Items you will need
- Financial documents such as savings, debt, income statements
- Information on possible additional income streams such as sellable assets, IRAs, 401(k), Social Security statement
The old rule of thumb that a worker retires at 65 has retired. People are living longer, Social Security is no longer a guaranteed provider, and most people have not worked at one company for 40 years to amass a well-built 401(k). Properly calculating the days until retirement means taking a proactive approach to saving, and considering financial products such as IRAs and annuities. Financial planners such as Suze Orman and Dave Ramsey recommend a multi-pronged approach to be able to retire when you want.
Consider your retirement goals. The date you can retire will change as your life does. Job loss could elongate your original plan. Receiving a large inheritance could allow you to retire now. Orman says you must have at least 70 percent of your pre-retirement yearly income for at least 20 years after you retire. This assumes you are free of mortgage, auto, credit-card and other major debt. Factor in health and life insurance that can cover medical emergencies and perhaps placement in a retirement or long-term-care facility.
Analyze what variables you must adjust to be able to retire. You may need to put more money per month into a savings account, increase income, increase payments to debt to become debt-free sooner, sell assets to generate capital, or lower your current living expenses.

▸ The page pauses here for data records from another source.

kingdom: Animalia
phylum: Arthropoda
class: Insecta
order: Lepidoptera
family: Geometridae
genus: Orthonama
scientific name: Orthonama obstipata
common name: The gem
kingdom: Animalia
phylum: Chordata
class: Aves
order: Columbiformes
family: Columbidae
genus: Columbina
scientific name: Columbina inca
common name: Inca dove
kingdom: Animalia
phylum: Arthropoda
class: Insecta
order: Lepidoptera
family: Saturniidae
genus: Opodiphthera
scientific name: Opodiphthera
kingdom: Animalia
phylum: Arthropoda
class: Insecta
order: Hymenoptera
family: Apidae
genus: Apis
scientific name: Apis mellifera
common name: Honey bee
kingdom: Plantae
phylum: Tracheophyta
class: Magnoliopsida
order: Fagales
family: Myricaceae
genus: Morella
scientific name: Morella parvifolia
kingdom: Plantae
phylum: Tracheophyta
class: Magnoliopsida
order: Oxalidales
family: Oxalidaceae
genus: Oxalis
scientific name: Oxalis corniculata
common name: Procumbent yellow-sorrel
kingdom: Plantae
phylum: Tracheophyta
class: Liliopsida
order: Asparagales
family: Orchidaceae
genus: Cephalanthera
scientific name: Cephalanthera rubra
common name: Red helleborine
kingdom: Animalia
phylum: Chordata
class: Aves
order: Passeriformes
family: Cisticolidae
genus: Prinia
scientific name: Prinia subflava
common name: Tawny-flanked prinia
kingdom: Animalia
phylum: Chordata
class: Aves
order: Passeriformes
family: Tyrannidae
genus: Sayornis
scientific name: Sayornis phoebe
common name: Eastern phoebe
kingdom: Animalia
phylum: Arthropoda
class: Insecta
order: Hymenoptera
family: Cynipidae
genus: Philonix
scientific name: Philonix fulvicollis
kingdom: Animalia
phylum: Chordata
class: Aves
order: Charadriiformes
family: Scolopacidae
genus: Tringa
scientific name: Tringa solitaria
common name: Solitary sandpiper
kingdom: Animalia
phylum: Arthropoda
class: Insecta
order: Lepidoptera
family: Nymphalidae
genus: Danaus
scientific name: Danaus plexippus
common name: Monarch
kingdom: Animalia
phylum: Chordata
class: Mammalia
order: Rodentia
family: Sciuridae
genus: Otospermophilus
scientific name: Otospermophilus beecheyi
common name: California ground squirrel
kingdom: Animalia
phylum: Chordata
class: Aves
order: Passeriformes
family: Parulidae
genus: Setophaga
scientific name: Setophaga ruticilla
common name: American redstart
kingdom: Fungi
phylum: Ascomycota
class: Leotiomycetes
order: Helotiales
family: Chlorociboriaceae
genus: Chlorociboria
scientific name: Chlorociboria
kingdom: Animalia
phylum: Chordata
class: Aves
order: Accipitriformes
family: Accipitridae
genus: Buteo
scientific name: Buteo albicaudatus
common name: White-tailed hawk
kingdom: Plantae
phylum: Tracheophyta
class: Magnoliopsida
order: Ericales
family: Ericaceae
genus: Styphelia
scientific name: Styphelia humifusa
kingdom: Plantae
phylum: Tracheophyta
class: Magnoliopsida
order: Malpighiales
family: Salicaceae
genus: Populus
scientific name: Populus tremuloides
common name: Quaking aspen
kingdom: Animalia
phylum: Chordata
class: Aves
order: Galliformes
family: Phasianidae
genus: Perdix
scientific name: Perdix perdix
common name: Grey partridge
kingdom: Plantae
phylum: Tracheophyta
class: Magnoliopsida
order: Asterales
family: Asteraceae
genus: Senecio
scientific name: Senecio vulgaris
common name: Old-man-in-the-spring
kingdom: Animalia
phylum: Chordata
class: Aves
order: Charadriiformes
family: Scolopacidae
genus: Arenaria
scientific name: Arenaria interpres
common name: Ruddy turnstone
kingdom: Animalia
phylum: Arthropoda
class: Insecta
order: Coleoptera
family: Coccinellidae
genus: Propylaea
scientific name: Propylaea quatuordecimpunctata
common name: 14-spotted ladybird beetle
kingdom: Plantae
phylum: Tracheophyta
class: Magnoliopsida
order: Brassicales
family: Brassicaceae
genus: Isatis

Plan what your retirement would look like. If you are considering a great deal of travel, you must set aside more savings. If you are looking into moving to a retirement community which would lower living expenses, this would increase your ability to do more. Rob Bennett, a former corporate analyst who now advises on personal finance, calculates that cutting $1 in retirement spending allows cutting about $25 in pre-retirement saving.
Choose a probable date based on the factors above and when you would like to retire. Divide the years until then by 365 to come up with the number of days until retirement.
Research hiring a financial planner, unaffiliated with one insurance agency or investment firm, which could cloud his objectivity.
Set a budget now for a clear plan for the future. A budget will also give you an accurate picture of how long it will take to get out of debt, pay off the mortgage, and become ready to retire. Setting and keeping to budgets while you are still working is much needed practice for when you are retired and your income and financial options more limited.